Bu karara başvurucularca yapılan itiraz ise Iğdır Ağır Ceza Mahkemesince reddedildi.

İç hukuk yollarını tüketen çocuğun ailesi, olay nedeniyle Anayasa ile güvence altına alınan haklarının ihlal edildiği gerekçesiyle Anayasa Mahkemesine bireysel başvuruda bulundu.

Anayasa Mahkemesi "hak ihlali" dedi

Başvuruyu inceleyen Anayasa Mahkemesi İkinci Bölümü, başvurucu çocuk mayın patlamasında yaralı olarak kurtulmuş ise de sınır koruma amaçlı döşenen anti personel kara mayınlarının öldürücü niteliği ve başvurucunun atlattığı hayati tehlike göz önünde bulundurulduğunda, başvuruya konu olayın "yaşam hakkı" çerçevesinde incelenmesi gerektiği sonucuna vardı.

Kazanın, sivillerin girmesi yasak askeri bir alanda meydana gelmesi nedeniyle başvurucu çocuk ve arkadaşlarının hayatlarını korumak adına söz konusu alana girişinin engellenmesi amacıyla gerekli güvenlik tedbirlerinin alınmasının, Anayasa'nın 17. maddesi açısından devletin pozitif yükümlülükleri kapsamında yer aldığı vurgulanan kararda, şöyle denildi:

"Yetkililer tarafından alındığı belirtilen önlemlerin ve nöbetçi askerin uyarılarının sorumlu yetişkinler gibi davranması beklenemeyecek başvurucu ve arkadaşlarının mayınlı sahaya girmesini engelleyemediği, koyun sürüsünün dahi tel örgülerin üzerinden aşabildiği, dolayısıyla başvurucu çocuğun kalıcı şekilde yaralanmasına neden olan mayın patlamasının meydana gelmemesi için alınması gerekli güvenlik tedbirlerinin somut olayda yeterli düzeyde bulunmadığı sonucuna varılmıştır.
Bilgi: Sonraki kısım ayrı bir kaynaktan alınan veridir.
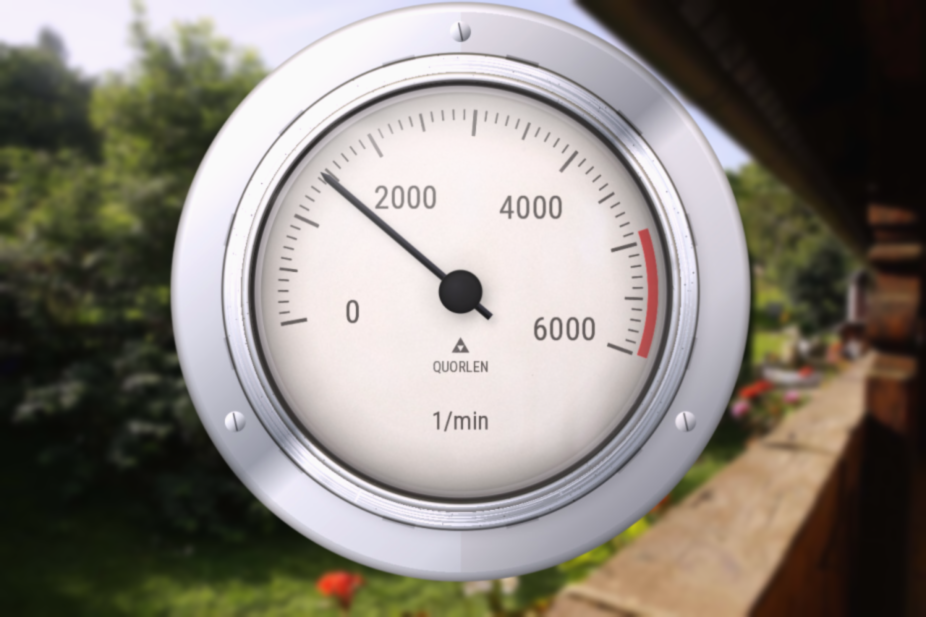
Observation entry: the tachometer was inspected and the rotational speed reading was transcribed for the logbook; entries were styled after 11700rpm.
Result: 1450rpm
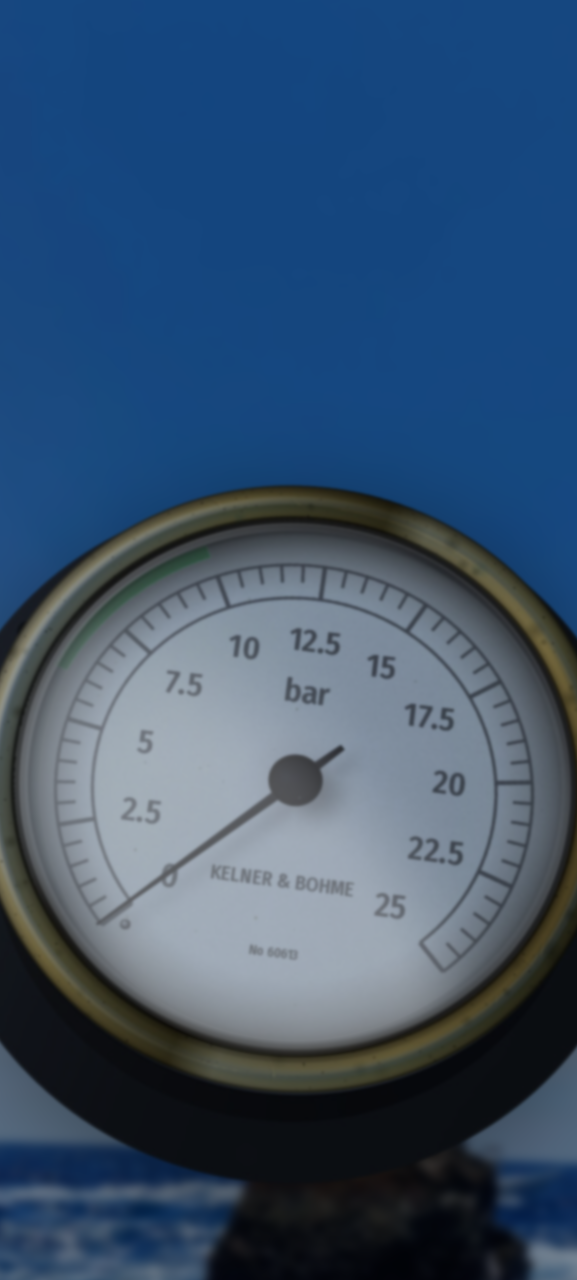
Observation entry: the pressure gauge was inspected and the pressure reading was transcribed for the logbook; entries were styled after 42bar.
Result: 0bar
Açıklanan nedenlerle, Anayasa'nın 17. maddesinde güvence altına alınan yaşam hakkının pozitif yükümlülük yönünden ihlal edildiğine karar verilmesi gerekir."

Tespit edilen ihlali ve sonuçlarını ortadan kaldırmak için yeniden yargılama yapmak üzere dosya ilgili mahkemeye gönderildi.

Başvurucuların Anayasa'nın 36. maddesinde güvence altına alınan makul sürede yargılanma haklarının ihlal edildiğine de karar verildi. Makul sürede yargılanma hakkının ihlal edildiğinin tespit edilmesi nedeniyle başvurucuların her birine 5 biner lira tazminat ödenmesi kararlaştırıldı.